Well, somewhat slowly. First came the battle for the appropriate licensing. Cafe Meow has two separate licenses: one for the coffeeshop side, which is classified as a restaurant, and one for the cat side – which is separated by walls and a set of double doors, and classified as a pet shop. Rasmussen and Burge also had to acquire a kennel license – and started a community petition to avoid being classified as an animal shelter, which would have affected the kind of facility they could open in.



But the support was clearly there, early. After starting a Facebook page a few years ago, the idea garnered 5,000 likes before Rasmussen and Burge had even found a location. They signed the lease at 2323 Hennepin Av. S. in October – in a former video game store – and the interest has ballooned.

When the cafe let the cat out of the bag about its debut, more than 9,000 Facebook users expressed interest in the furry fervor.

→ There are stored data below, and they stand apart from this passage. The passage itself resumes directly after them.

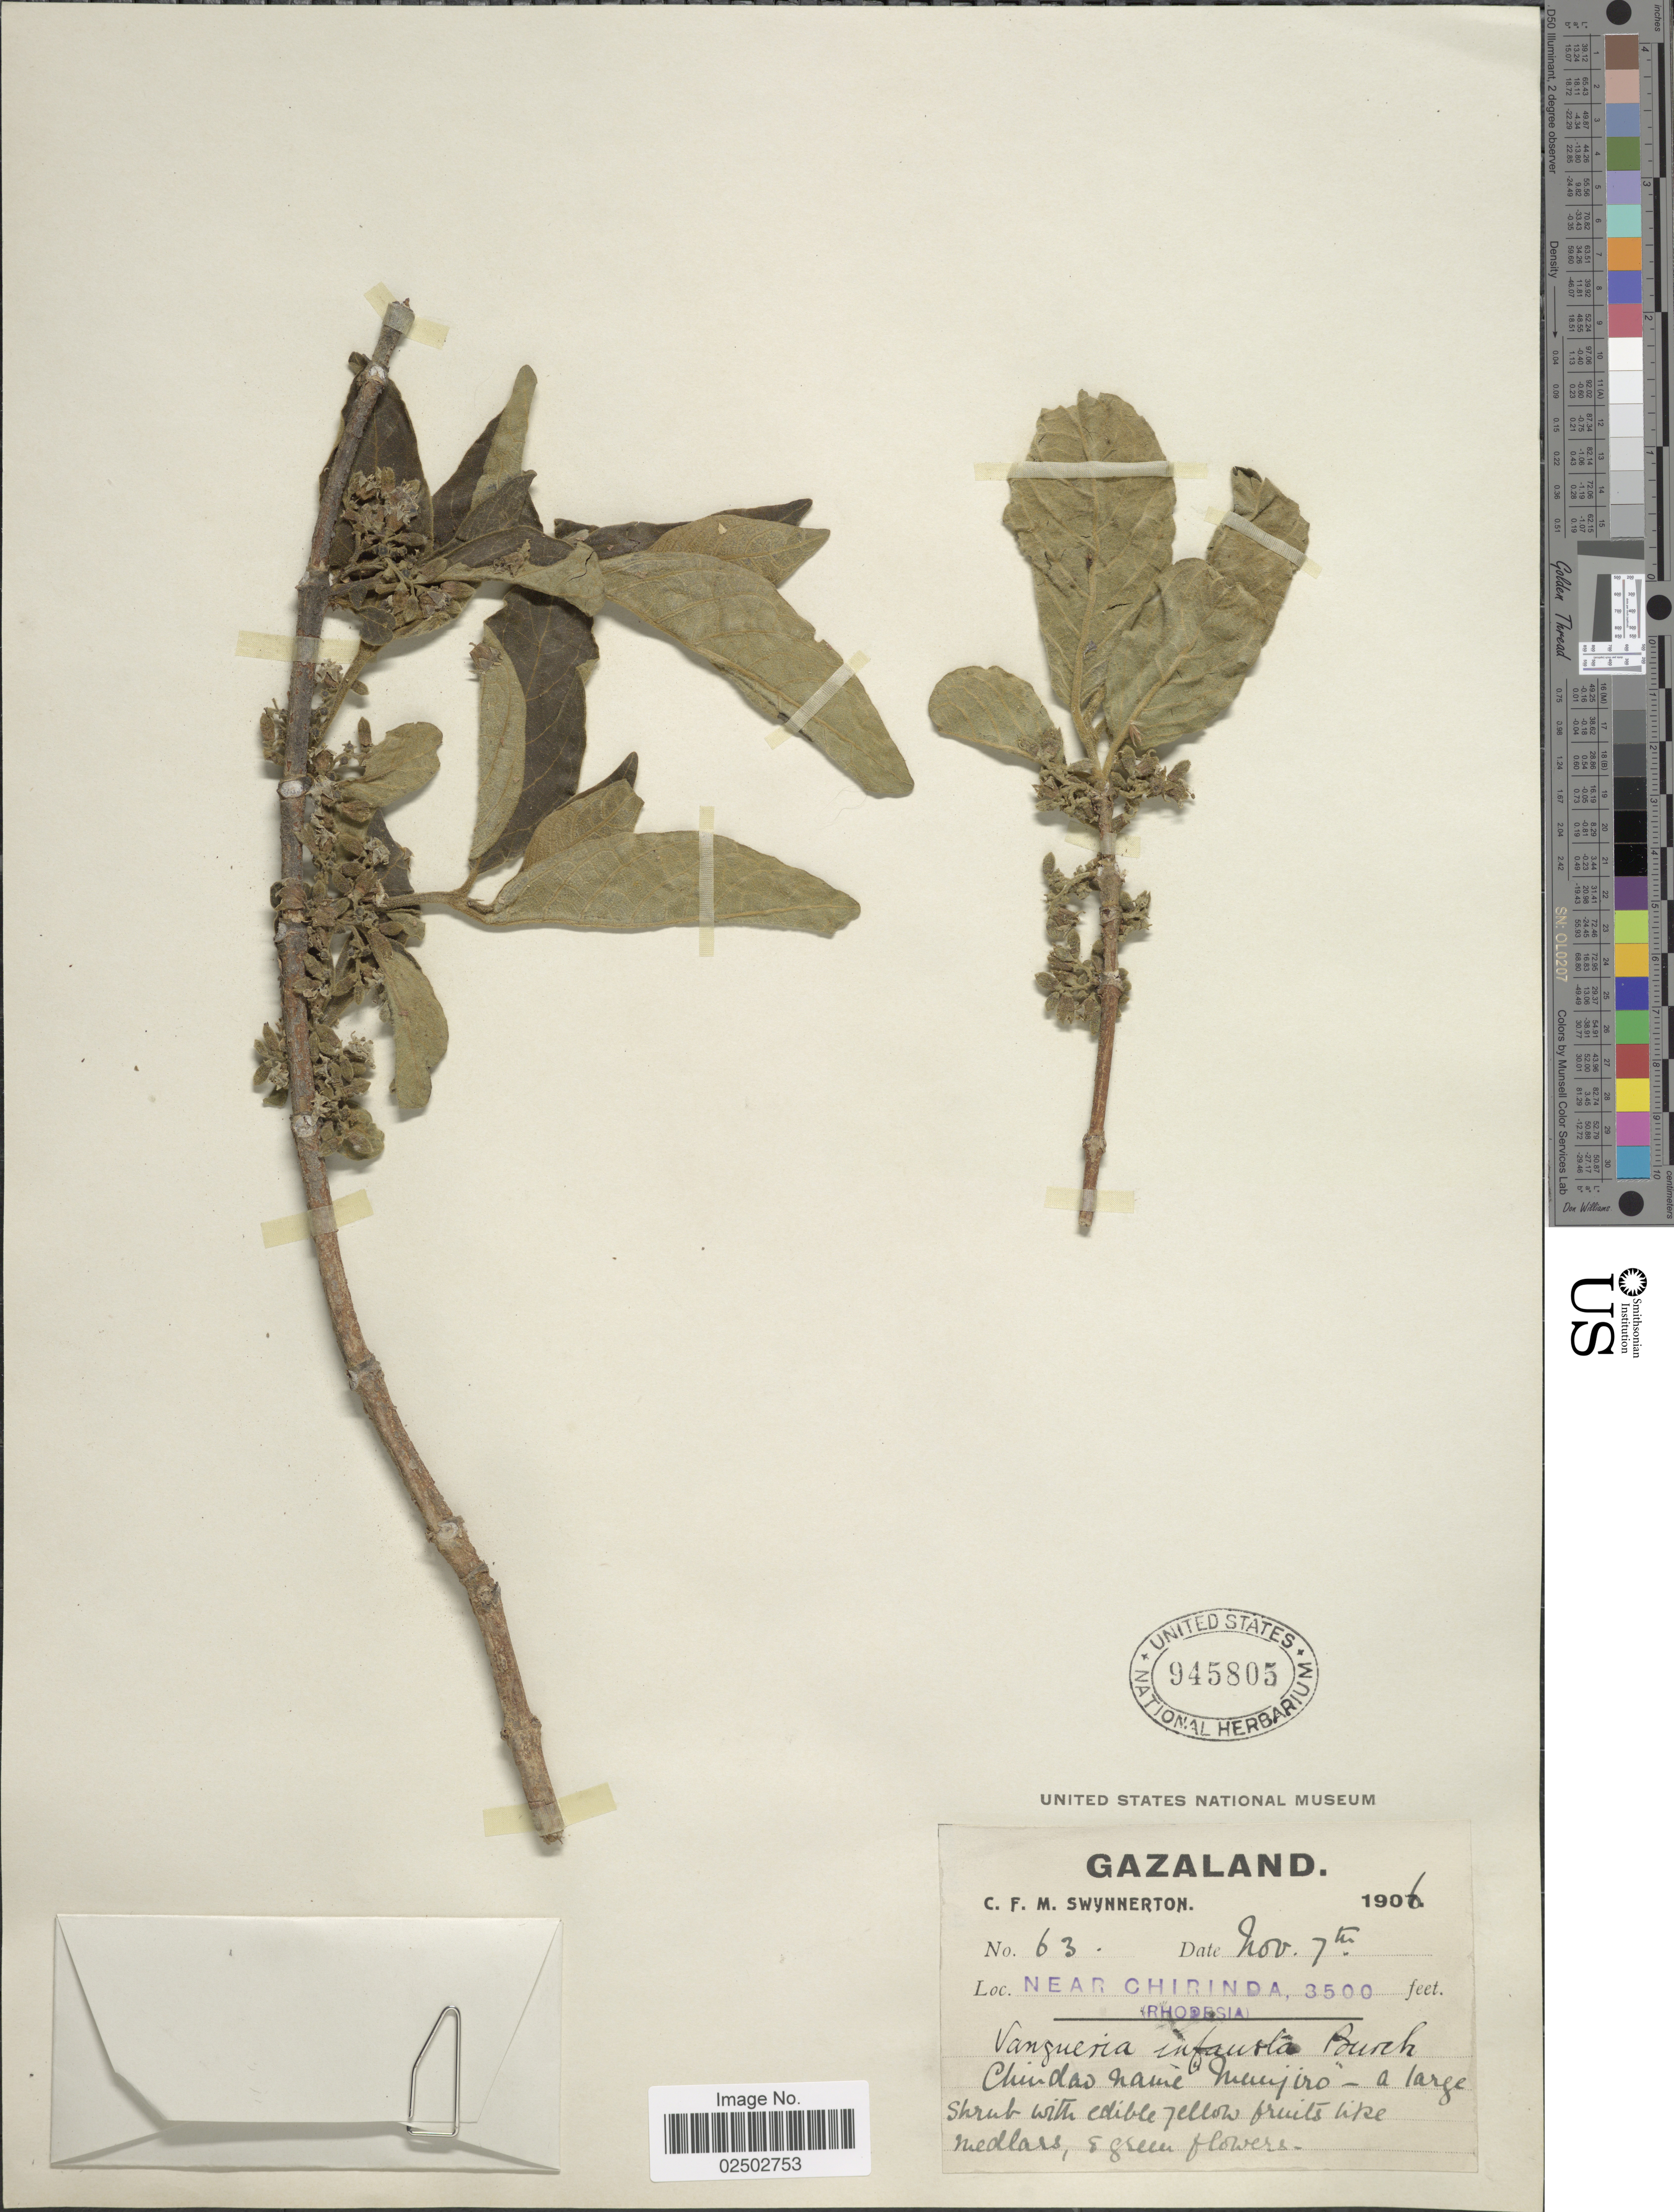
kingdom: Plantae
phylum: Tracheophyta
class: Magnoliopsida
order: Gentianales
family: Rubiaceae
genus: Vangueria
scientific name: Vangueria infausta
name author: D.G. Burch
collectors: C. Swynnerton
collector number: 63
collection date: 1906-11-07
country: Zimbabwe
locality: Gazaland, Near Chirinda (Rhodesia)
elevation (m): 1067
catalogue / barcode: US 945805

Here’s how it works: Cats join the cafe from three different rescue organizations around the Twin Cities. Cafe Meow can take 15 at one time. If cafegoers want to adopt a cat, Cafe Meow will connect them with the appropriate rescue organizations. Cats staying at the cafe will live in that space, which is built out with custom cat furniture, full-time.



“Just think of us as a foster home,” Rasmussen said. "We just wanted to show off cats that wouldn't have the exposure otherwise and give them a chance to find a good home."

Now that's the Cat's Meow.

As for the, ahem, litter boxes, they’ll be hidden – inside custom cubbies that patrons likely won’t notice. The cat-loving baristas will split their time between working on the cafe side and working on the cat side.

That means sweeping and mopping pre- and post-shift on the cafe side, and, well, cleaning out those litter boxes on the cat side.



Patrons can purchase coffee drinks, hot teas and pastry items in the cafe – yes, there will be cat-shaped macarons and cat cupcakes – then take them over to the cat side if they wish, for a fee of $10. Since Cafe Meow is only allowing between 10 to 15 people in the cat room at a single time, reservations are encouraged. Already, Cafe Meow’s one-hour slots are all sold out for Friday, Saturday and Sunday of this weekend. Some room will be left for a handful of walk-ins.

Of course, there are plenty of skeptics as well, but Rasmussen and Burge have aptly blocked out the noise.

“If people have a problem with it, they don’t have to come,” she said. “I’m a vegetarian but I don’t go around bashing steakhouses.”

She’s also reiterating that the cafe side will look like just another coffee shop – a separate business albeit with the same name.

“If you just want a drink, you don’t have to go to the cat side,” Rasmussen said. “You can just come in and get a coffee.”